■ **About this exercise**:
Copy out everything from "We use cookies" down to "Services in Oxfordshire and beyond.", changing "enhance" to "improve" and leaving every other word as it is.

■ **Record excerpts**:
════

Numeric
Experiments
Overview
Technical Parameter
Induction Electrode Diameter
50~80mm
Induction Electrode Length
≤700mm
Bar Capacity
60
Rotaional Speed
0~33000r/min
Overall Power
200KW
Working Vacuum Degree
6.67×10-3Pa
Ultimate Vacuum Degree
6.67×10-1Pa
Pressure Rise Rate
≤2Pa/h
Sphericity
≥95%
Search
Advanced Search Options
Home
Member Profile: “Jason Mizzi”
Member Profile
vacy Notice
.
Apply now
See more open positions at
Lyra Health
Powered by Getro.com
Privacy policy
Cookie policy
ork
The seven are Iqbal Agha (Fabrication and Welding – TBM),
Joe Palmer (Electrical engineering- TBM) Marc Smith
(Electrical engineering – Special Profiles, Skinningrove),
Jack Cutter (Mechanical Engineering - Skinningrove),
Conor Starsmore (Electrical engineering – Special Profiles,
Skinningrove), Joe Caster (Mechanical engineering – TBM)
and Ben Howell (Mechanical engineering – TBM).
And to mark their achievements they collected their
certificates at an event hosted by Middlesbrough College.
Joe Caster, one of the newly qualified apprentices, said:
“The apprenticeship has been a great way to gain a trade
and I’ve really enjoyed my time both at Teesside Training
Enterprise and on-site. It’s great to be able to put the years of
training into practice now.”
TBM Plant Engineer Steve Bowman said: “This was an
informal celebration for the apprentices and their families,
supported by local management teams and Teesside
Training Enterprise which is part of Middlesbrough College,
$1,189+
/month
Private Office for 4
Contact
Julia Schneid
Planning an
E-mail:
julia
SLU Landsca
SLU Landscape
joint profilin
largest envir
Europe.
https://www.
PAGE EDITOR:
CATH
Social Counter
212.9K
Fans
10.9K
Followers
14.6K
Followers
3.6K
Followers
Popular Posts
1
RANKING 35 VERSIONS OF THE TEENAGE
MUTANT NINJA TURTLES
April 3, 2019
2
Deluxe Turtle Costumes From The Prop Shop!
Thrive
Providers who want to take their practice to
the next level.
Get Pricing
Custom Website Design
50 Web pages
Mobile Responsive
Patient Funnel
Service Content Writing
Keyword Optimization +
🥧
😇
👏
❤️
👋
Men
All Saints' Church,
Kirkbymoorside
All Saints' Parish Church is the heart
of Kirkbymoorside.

════

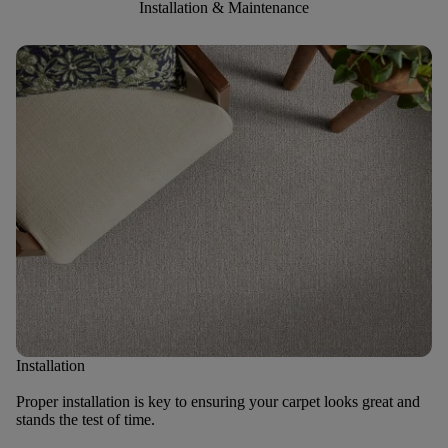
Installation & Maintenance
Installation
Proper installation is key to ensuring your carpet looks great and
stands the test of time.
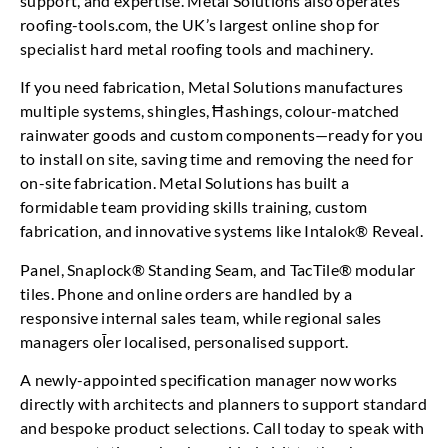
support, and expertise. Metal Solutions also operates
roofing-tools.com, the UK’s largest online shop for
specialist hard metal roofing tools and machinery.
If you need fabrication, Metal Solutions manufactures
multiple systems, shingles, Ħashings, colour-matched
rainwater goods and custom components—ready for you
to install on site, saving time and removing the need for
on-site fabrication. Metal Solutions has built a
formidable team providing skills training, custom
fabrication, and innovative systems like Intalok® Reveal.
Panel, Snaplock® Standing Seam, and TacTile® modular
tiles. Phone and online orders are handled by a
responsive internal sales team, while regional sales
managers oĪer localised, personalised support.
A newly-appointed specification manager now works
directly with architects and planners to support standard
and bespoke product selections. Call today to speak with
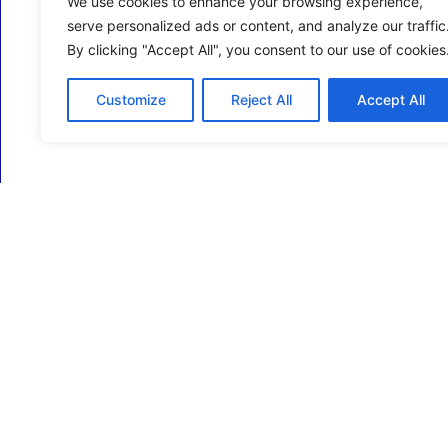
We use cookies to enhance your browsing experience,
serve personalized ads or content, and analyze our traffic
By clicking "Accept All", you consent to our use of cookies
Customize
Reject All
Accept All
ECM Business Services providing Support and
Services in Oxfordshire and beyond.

════

■ **Response area**:
We use cookies to improve your browsing experience,
serve personalized ads or content, and analyze our traffic
By clicking "Accept All", you consent to our use of cookies
Customize
Reject All
Accept All
ECM Business Services providing Support and
Services in Oxfordshire and beyond.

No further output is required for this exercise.